Nearly half of North American M&A bankers and lawyers told Brunswick Group that 2012 deal flow is expected to increase over 2011, while 42 percent see the environment remaining the same as a year earlier.
Brunswick also found that increased scrutiny of the private equity sector, fueled in part by Mitt Romney’s presidential bid, has three out of four dealmakers (76%) forecasting higher taxes on PE firms’ carried interest. Eighty-two percent, however, said the focus on PE will have no impact on M&A activity in 2012, while only 15% thought it may decline.
Asian buyers are expected to drive inbound U.S. deals, Brunswick found in its fifth annual survey (PDF) with more than 100 deal advisors responding. Fifty-two percent said they expect such transactions to drive the M&A market in 2012.
Respondents were asked what impact the European sovereign debt crisis will have on M&A activity in 2012.
Source: Brunswick
|
Tops among expected deals forecasted are domestic transactions among strategic buyers, cited by 80% of respondents asked what type will drive the market in 2012. U.S. acquirers of foreign companies were cited by only 33%, while domestic private equity transactions were cited by 29%. Sovereign wealth funds were mentioned by only 3%.

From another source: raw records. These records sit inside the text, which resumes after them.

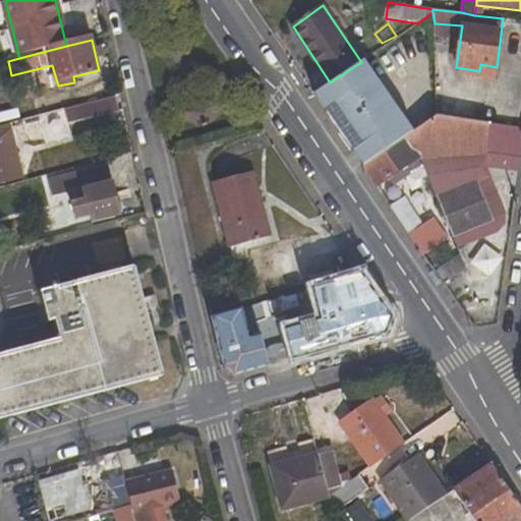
[(330,82),(314,93),(364,166),(405,137),(415,131),(364,58),(361,62),(330,82)]
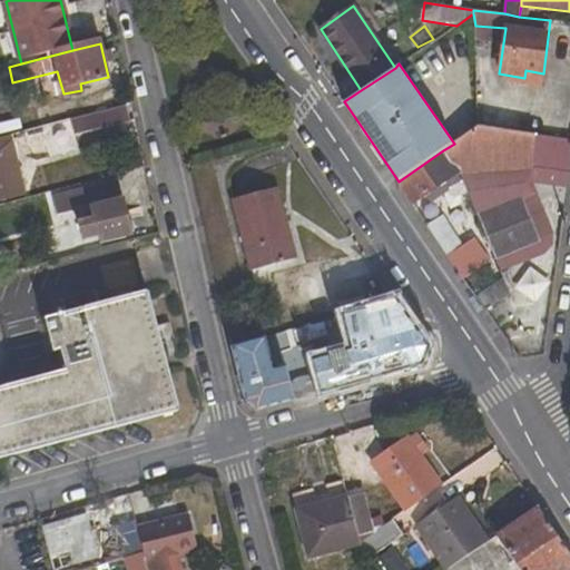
[(75,136),(129,121),(126,105),(71,120),(75,136)]
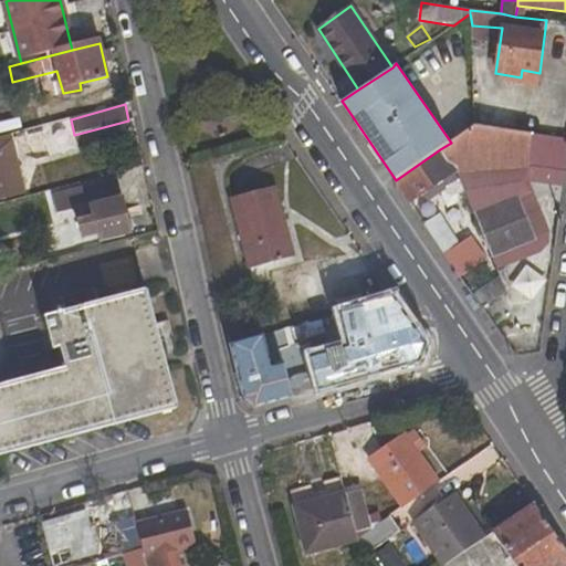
[(527,168),(530,165),(565,170),(565,163),(565,138),(475,126),(451,143),(440,149),(457,171),(527,168)]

Advisors see several factors determining M&A activity in 2012, including economic conditions (cited by 70%), balance sheet cash/credit availability (63%) and CEO/board confidence (61%). Shareholder activism and investor pressure were cited by only 28%.
Half of respondents think there will be an increase in hostile takeover bids in 2012.
Seventy-seven percent predicted global M&A volume will hold steady or increase, with most activity centered on China and Brazil, forecast to be the busiest countries for M&A activity in 2012 by 69% and 65%, respectively. Canada was next at 46%, followed by Australia at 32%.
Respondents were asked whether a Chinese acquirer targeting a U.S. firm or a U.S. firm targeting a China operation has the easier path. Forty-four percent gave the nod to the Chinese acquirer coming to the U.S., while only 18% put the advantage with the U.S. acquirer. Thirty-eight percent both have issues.
Forecasting activity by sector, Brunswick respondents picked sectors most ripe for consolidation in 2012, leading with energy (55%), mining/natural resources (53%), healthcare (51%) and technology (47%).